Put the entries below into a numbered list, leaving out any blank lines.

:: Records to process ::

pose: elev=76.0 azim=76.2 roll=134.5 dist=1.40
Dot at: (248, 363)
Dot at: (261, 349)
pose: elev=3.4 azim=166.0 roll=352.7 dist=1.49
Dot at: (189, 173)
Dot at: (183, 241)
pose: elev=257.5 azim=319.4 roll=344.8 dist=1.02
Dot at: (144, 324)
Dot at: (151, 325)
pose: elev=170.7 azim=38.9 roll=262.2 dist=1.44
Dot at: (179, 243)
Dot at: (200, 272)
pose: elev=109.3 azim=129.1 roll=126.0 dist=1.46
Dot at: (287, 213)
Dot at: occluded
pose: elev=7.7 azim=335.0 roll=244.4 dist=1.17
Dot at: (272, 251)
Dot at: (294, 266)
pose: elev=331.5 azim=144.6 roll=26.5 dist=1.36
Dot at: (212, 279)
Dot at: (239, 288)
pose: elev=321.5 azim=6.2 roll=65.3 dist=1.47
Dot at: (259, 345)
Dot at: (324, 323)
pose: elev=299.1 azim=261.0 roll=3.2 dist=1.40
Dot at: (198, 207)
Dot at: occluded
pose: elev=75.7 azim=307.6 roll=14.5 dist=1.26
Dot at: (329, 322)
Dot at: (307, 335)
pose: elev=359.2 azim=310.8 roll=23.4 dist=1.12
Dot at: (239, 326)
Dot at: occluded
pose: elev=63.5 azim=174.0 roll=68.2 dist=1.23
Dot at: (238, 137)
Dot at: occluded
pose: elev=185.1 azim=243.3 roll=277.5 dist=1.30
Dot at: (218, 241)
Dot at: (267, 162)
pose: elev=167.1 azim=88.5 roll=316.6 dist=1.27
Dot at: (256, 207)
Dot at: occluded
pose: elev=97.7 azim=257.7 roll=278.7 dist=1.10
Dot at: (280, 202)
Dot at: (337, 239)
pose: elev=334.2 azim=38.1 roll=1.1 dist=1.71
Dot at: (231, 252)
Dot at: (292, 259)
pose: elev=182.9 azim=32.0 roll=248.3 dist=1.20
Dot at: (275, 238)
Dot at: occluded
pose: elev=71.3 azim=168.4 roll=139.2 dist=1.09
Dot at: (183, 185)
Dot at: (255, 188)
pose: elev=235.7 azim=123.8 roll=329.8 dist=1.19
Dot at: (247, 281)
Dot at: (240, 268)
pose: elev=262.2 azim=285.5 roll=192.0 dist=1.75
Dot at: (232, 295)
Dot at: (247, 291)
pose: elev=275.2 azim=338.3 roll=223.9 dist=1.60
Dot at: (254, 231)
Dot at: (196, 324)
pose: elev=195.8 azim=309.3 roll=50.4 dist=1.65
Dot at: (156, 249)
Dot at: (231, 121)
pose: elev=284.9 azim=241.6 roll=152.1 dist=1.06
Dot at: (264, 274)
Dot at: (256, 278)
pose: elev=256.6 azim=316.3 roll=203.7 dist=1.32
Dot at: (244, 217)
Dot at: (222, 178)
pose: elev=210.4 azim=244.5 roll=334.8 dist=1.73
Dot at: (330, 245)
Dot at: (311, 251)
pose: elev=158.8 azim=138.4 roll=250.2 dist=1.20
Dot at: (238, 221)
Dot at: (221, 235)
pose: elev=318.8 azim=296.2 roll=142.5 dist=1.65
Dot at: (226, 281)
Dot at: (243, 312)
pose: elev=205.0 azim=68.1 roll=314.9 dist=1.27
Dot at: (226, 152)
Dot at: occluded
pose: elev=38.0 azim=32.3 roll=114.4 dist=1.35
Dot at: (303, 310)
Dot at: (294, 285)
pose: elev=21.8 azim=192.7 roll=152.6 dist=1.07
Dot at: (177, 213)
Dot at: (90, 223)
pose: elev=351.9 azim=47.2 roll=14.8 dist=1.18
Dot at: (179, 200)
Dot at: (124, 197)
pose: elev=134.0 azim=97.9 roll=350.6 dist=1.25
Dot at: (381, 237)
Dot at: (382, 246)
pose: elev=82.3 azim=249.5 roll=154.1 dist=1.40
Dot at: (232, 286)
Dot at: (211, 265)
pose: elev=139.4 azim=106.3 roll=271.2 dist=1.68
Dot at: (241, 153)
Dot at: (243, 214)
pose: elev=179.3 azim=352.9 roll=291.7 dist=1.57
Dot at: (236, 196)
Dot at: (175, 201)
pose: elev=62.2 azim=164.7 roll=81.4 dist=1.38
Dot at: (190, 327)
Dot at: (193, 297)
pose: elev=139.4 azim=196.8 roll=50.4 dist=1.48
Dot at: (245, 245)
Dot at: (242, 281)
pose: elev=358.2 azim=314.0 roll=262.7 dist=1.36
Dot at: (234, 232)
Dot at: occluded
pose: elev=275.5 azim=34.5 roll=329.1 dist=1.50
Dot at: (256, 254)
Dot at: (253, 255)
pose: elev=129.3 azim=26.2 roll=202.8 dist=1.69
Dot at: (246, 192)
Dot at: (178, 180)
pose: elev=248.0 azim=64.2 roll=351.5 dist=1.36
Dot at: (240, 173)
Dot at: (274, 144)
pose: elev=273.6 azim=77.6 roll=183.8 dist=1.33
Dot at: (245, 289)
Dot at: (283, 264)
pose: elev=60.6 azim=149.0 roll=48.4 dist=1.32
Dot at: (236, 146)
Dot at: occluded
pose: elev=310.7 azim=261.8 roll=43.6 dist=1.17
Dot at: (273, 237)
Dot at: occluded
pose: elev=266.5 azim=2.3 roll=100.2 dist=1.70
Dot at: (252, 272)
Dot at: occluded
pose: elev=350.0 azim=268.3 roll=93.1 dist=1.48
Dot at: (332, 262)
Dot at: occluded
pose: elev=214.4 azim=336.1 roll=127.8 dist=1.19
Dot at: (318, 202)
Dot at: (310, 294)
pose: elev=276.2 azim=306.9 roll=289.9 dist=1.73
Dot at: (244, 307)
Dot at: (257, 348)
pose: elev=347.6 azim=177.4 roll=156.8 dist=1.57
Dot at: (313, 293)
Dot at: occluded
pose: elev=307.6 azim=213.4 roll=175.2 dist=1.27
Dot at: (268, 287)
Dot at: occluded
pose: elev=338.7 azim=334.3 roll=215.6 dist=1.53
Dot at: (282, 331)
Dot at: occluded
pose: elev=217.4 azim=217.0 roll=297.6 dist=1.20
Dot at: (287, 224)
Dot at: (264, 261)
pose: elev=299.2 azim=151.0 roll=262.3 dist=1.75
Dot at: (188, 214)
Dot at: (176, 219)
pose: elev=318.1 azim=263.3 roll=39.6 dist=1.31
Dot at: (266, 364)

:::

## Finished answer:
1. pose: elev=76.0 azim=76.2 roll=134.5 dist=1.40
2. Dot at: (248, 363)
3. Dot at: (261, 349)
4. pose: elev=3.4 azim=166.0 roll=352.7 dist=1.49
5. Dot at: (189, 173)
6. Dot at: (183, 241)
7. pose: elev=257.5 azim=319.4 roll=344.8 dist=1.02
8. Dot at: (144, 324)
9. Dot at: (151, 325)
10. pose: elev=170.7 azim=38.9 roll=262.2 dist=1.44
11. Dot at: (179, 243)
12. Dot at: (200, 272)
13. pose: elev=109.3 azim=129.1 roll=126.0 dist=1.46
14. Dot at: (287, 213)
15. Dot at: occluded
16. pose: elev=7.7 azim=335.0 roll=244.4 dist=1.17
17. Dot at: (272, 251)
18. Dot at: (294, 266)
19. pose: elev=331.5 azim=144.6 roll=26.5 dist=1.36
20. Dot at: (212, 279)
21. Dot at: (239, 288)
22. pose: elev=321.5 azim=6.2 roll=65.3 dist=1.47
23. Dot at: (259, 345)
24. Dot at: (324, 323)
25. pose: elev=299.1 azim=261.0 roll=3.2 dist=1.40
26. Dot at: (198, 207)
27. Dot at: occluded
28. pose: elev=75.7 azim=307.6 roll=14.5 dist=1.26
29. Dot at: (329, 322)
30. Dot at: (307, 335)
31. pose: elev=359.2 azim=310.8 roll=23.4 dist=1.12
32. Dot at: (239, 326)
33. Dot at: occluded
34. pose: elev=63.5 azim=174.0 roll=68.2 dist=1.23
35. Dot at: (238, 137)
36. Dot at: occluded
37. pose: elev=185.1 azim=243.3 roll=277.5 dist=1.30
38. Dot at: (218, 241)
39. Dot at: (267, 162)
40. pose: elev=167.1 azim=88.5 roll=316.6 dist=1.27
41. Dot at: (256, 207)
42. Dot at: occluded
43. pose: elev=97.7 azim=257.7 roll=278.7 dist=1.10
44. Dot at: (280, 202)
45. Dot at: (337, 239)
46. pose: elev=334.2 azim=38.1 roll=1.1 dist=1.71
47. Dot at: (231, 252)
48. Dot at: (292, 259)
49. pose: elev=182.9 azim=32.0 roll=248.3 dist=1.20
50. Dot at: (275, 238)
51. Dot at: occluded
52. pose: elev=71.3 azim=168.4 roll=139.2 dist=1.09
53. Dot at: (183, 185)
54. Dot at: (255, 188)
55. pose: elev=235.7 azim=123.8 roll=329.8 dist=1.19
56. Dot at: (247, 281)
57. Dot at: (240, 268)
58. pose: elev=262.2 azim=285.5 roll=192.0 dist=1.75
59. Dot at: (232, 295)
60. Dot at: (247, 291)
61. pose: elev=275.2 azim=338.3 roll=223.9 dist=1.60
62. Dot at: (254, 231)
63. Dot at: (196, 324)
64. pose: elev=195.8 azim=309.3 roll=50.4 dist=1.65
65. Dot at: (156, 249)
66. Dot at: (231, 121)
67. pose: elev=284.9 azim=241.6 roll=152.1 dist=1.06
68. Dot at: (264, 274)
69. Dot at: (256, 278)
70. pose: elev=256.6 azim=316.3 roll=203.7 dist=1.32
71. Dot at: (244, 217)
72. Dot at: (222, 178)
73. pose: elev=210.4 azim=244.5 roll=334.8 dist=1.73
74. Dot at: (330, 245)
75. Dot at: (311, 251)
76. pose: elev=158.8 azim=138.4 roll=250.2 dist=1.20
77. Dot at: (238, 221)
78. Dot at: (221, 235)
79. pose: elev=318.8 azim=296.2 roll=142.5 dist=1.65
80. Dot at: (226, 281)
81. Dot at: (243, 312)
82. pose: elev=205.0 azim=68.1 roll=314.9 dist=1.27
83. Dot at: (226, 152)
84. Dot at: occluded
85. pose: elev=38.0 azim=32.3 roll=114.4 dist=1.35
86. Dot at: (303, 310)
87. Dot at: (294, 285)
88. pose: elev=21.8 azim=192.7 roll=152.6 dist=1.07
89. Dot at: (177, 213)
90. Dot at: (90, 223)
91. pose: elev=351.9 azim=47.2 roll=14.8 dist=1.18
92. Dot at: (179, 200)
93. Dot at: (124, 197)
94. pose: elev=134.0 azim=97.9 roll=350.6 dist=1.25
95. Dot at: (381, 237)
96. Dot at: (382, 246)
97. pose: elev=82.3 azim=249.5 roll=154.1 dist=1.40
98. Dot at: (232, 286)
99. Dot at: (211, 265)
100. pose: elev=139.4 azim=106.3 roll=271.2 dist=1.68
101. Dot at: (241, 153)
102. Dot at: (243, 214)
103. pose: elev=179.3 azim=352.9 roll=291.7 dist=1.57
104. Dot at: (236, 196)
105. Dot at: (175, 201)
106. pose: elev=62.2 azim=164.7 roll=81.4 dist=1.38
107. Dot at: (190, 327)
108. Dot at: (193, 297)
109. pose: elev=139.4 azim=196.8 roll=50.4 dist=1.48
110. Dot at: (245, 245)
111. Dot at: (242, 281)
112. pose: elev=358.2 azim=314.0 roll=262.7 dist=1.36
113. Dot at: (234, 232)
114. Dot at: occluded
115. pose: elev=275.5 azim=34.5 roll=329.1 dist=1.50
116. Dot at: (256, 254)
117. Dot at: (253, 255)
118. pose: elev=129.3 azim=26.2 roll=202.8 dist=1.69
119. Dot at: (246, 192)
120. Dot at: (178, 180)
121. pose: elev=248.0 azim=64.2 roll=351.5 dist=1.36
122. Dot at: (240, 173)
123. Dot at: (274, 144)
124. pose: elev=273.6 azim=77.6 roll=183.8 dist=1.33
125. Dot at: (245, 289)
126. Dot at: (283, 264)
127. pose: elev=60.6 azim=149.0 roll=48.4 dist=1.32
128. Dot at: (236, 146)
129. Dot at: occluded
130. pose: elev=310.7 azim=261.8 roll=43.6 dist=1.17
131. Dot at: (273, 237)
132. Dot at: occluded
133. pose: elev=266.5 azim=2.3 roll=100.2 dist=1.70
134. Dot at: (252, 272)
135. Dot at: occluded
136. pose: elev=350.0 azim=268.3 roll=93.1 dist=1.48
137. Dot at: (332, 262)
138. Dot at: occluded
139. pose: elev=214.4 azim=336.1 roll=127.8 dist=1.19
140. Dot at: (318, 202)
141. Dot at: (310, 294)
142. pose: elev=276.2 azim=306.9 roll=289.9 dist=1.73
143. Dot at: (244, 307)
144. Dot at: (257, 348)
145. pose: elev=347.6 azim=177.4 roll=156.8 dist=1.57
146. Dot at: (313, 293)
147. Dot at: occluded
148. pose: elev=307.6 azim=213.4 roll=175.2 dist=1.27
149. Dot at: (268, 287)
150. Dot at: occluded
151. pose: elev=338.7 azim=334.3 roll=215.6 dist=1.53
152. Dot at: (282, 331)
153. Dot at: occluded
154. pose: elev=217.4 azim=217.0 roll=297.6 dist=1.20
155. Dot at: (287, 224)
156. Dot at: (264, 261)
157. pose: elev=299.2 azim=151.0 roll=262.3 dist=1.75
158. Dot at: (188, 214)
159. Dot at: (176, 219)
160. pose: elev=318.1 azim=263.3 roll=39.6 dist=1.31
161. Dot at: (266, 364)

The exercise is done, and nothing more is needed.